Pour Tolstoï la philosophie est une une thérapeutique de l’âme et un moyen de s’éprouver soi-même par un travail sur soi.

Dans son essai biographique, Joachim Le Floch-Imad nous invite à pénétrer au cœur de la vie et de l’œuvre du grand écrivain russe tout en essayant de résoudre ses apparentes contradictions.

Entretien

« Tolstoï a une approche presque voltairienne de la religion »

Par Samuel Piquet. Publié le 27/06/2023 MARIANNE

Vous avez sous-titré votre ouvrage « Une vie philosophique ». Est-ce parce qu’il est difficile de trouver une cohérence à l’œuvre philosophique de Tolstoï, intimement liée à sa littérature ?

Joachim Le Floch-Imad : Il existe au contraire une profonde unité entre sa personnalité et sa philosophie. Dès sa jeunesse, Tolstoï aspire à l’autoperfectionnement et recherche un sens permettant de dépasser la hantise de la mort. Le sous-titre de mon ouvrage découle du lien intime entre sa création littéraire, son œuvre philosophique et son existence personnelle.

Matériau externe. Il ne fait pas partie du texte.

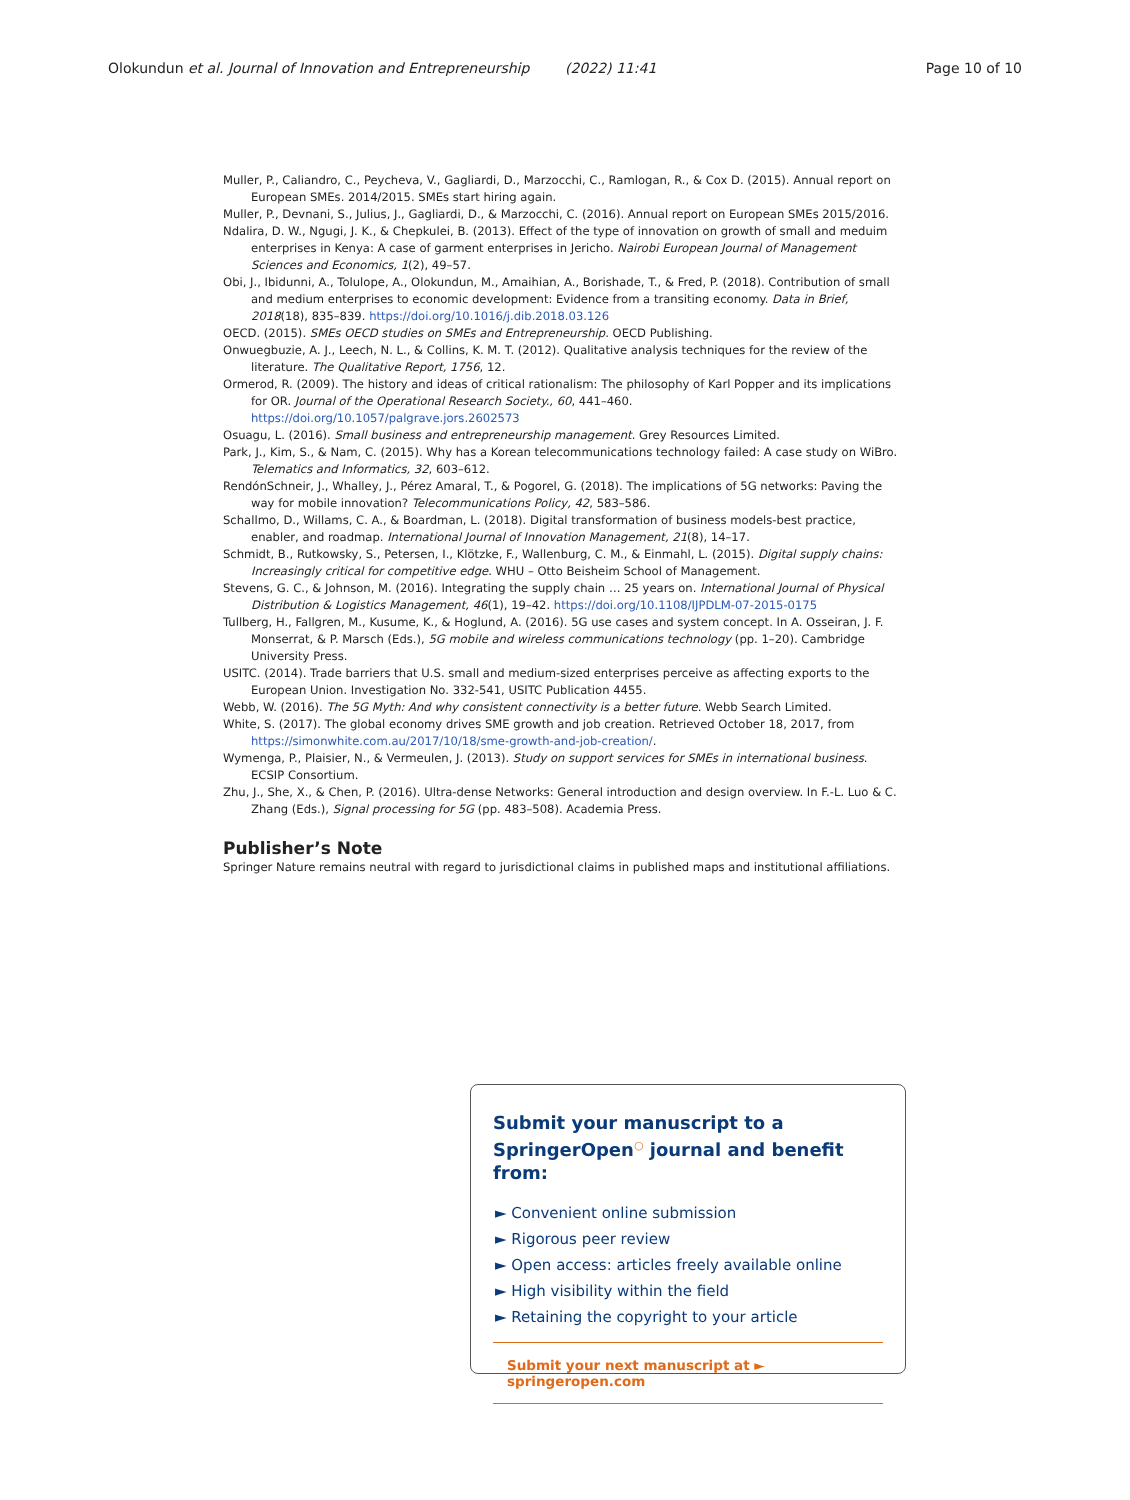Olokundun et al. Journal of Innovation and Entrepreneurship (2022) 11:41 Page 10 of 10
Muller, P., Caliandro, C., Peycheva, V., Gagliardi, D., Marzocchi, C., Ramlogan, R., & Cox D. (2015). Annual report on European SMEs. 2014/2015. SMEs start hiring again.
Muller, P., Devnani, S., Julius, J., Gagliardi, D., & Marzocchi, C. (2016). Annual report on European SMEs 2015/2016.
Ndalira, D. W., Ngugi, J. K., & Chepkulei, B. (2013). Effect of the type of innovation on growth of small and meduim enterprises in Kenya: A case of garment enterprises in Jericho. Nairobi European Journal of Management Sciences and Economics, 1(2), 49–57.
Obi, J., Ibidunni, A., Tolulope, A., Olokundun, M., Amaihian, A., Borishade, T., & Fred, P. (2018). Contribution of small and medium enterprises to economic development: Evidence from a transiting economy. Data in Brief, 2018(18), 835–839. https://doi.org/10.1016/j.dib.2018.03.126
OECD. (2015). SMEs OECD studies on SMEs and Entrepreneurship. OECD Publishing.
Onwuegbuzie, A. J., Leech, N. L., & Collins, K. M. T. (2012). Qualitative analysis techniques for the review of the literature. The Qualitative Report, 1756, 12.
Ormerod, R. (2009). The history and ideas of critical rationalism: The philosophy of Karl Popper and its implications for OR. Journal of the Operational Research Society., 60, 441–460. https://doi.org/10.1057/palgrave.jors.2602573
Osuagu, L. (2016). Small business and entrepreneurship management. Grey Resources Limited.
Park, J., Kim, S., & Nam, C. (2015). Why has a Korean telecommunications technology failed: A case study on WiBro. Telematics and Informatics, 32, 603–612.
RendónSchneir, J., Whalley, J., Pérez Amaral, T., & Pogorel, G. (2018). The implications of 5G networks: Paving the way for mobile innovation? Telecommunications Policy, 42, 583–586.
Schallmo, D., Willams, C. A., & Boardman, L. (2018). Digital transformation of business models-best practice, enabler, and roadmap. International Journal of Innovation Management, 21(8), 14–17.
Schmidt, B., Rutkowsky, S., Petersen, I., Klötzke, F., Wallenburg, C. M., & Einmahl, L. (2015). Digital supply chains: Increasingly critical for competitive edge. WHU – Otto Beisheim School of Management.
Stevens, G. C., & Johnson, M. (2016). Integrating the supply chain … 25 years on. International Journal of Physical Distribution & Logistics Management, 46(1), 19–42. https://doi.org/10.1108/IJPDLM-07-2015-0175
Tullberg, H., Fallgren, M., Kusume, K., & Hoglund, A. (2016). 5G use cases and system concept. In A. Osseiran, J. F. Monserrat, & P. Marsch (Eds.), 5G mobile and wireless communications technology (pp. 1–20). Cambridge University Press.
USITC. (2014). Trade barriers that U.S. small and medium-sized enterprises perceive as affecting exports to the European Union. Investigation No. 332-541, USITC Publication 4455.
Webb, W. (2016). The 5G Myth: And why consistent connectivity is a better future. Webb Search Limited.
White, S. (2017). The global economy drives SME growth and job creation. Retrieved October 18, 2017, from https://simonwhite.com.au/2017/10/18/sme-growth-and-job-creation/.
Wymenga, P., Plaisier, N., & Vermeulen, J. (2013). Study on support services for SMEs in international business. ECSIP Consortium.
Zhu, J., She, X., & Chen, P. (2016). Ultra-dense Networks: General introduction and design overview. In F.-L. Luo & C. Zhang (Eds.), Signal processing for 5G (pp. 483–508). Academia Press.
Publisher’s Note
Springer Nature remains neutral with regard to jurisdictional claims in published maps and institutional affiliations.
Submit your manuscript to a SpringerOpen<sup>○</sup> journal and benefit from:
► Convenient online submission
► Rigorous peer review
► Open access: articles freely available online
► High visibility within the field
► Retaining the copyright to your article
Submit your next manuscript at ► springeropen.com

Hostile à tout esprit de système et au langage savant de l’abstraction, Tolstoï considère que la philosophie est avant tout une « science de la vie », une thérapeutique de l’âme et un moyen de s’éprouver soi-même grâce à un travail sur soi.

J’insiste par ailleurs sur le fait que Tolstoï a continuellement lutté pour que ses actes ne fassent qu’un avec sa parole, pour que son être moral triomphe de son être de passions. Traversé par des contradictions profondes, il se cherche en permanence et n’appartient à aucun camp. Étranger à toutes les métaphysiques alors en vogue, Tolstoï est simultanément censuré par le tsar, excommunié par l’Église et incompris par ses proches. Malgré son aspiration ardente à l’absolu, il ne trouve jamais de réponse définitive à ses questionnements, ce qui rend inévitable sa fugue suicidaire finale.

Quelles sont les principales influences philosophiques de Tolstoï ?

Au soir de sa vie, Tolstoï déclare que « Rousseau et les Évangiles ont été [ses] deux grandes et bienfaisantes influences ». Du philosophe genevois, il garde le goût de l’introspection, les idées éducatives, le végétarisme militant et l’opposition entre la vérité de la nature et les maux qui rongent la civilisation et la ville, lieu de décadence où l’individu se perd et les valeurs se corrompent. Des Évangiles, il tire son appel à l’oubli de soi et sa philosophie de l’amour comme agapè[N.D.L.R. : mot grec désignant la forme supérieure et universelle de l’amour], au cœur de sa doctrine de la non-résistance au mal par la violence qui guidera son œuvre de prédicateur social.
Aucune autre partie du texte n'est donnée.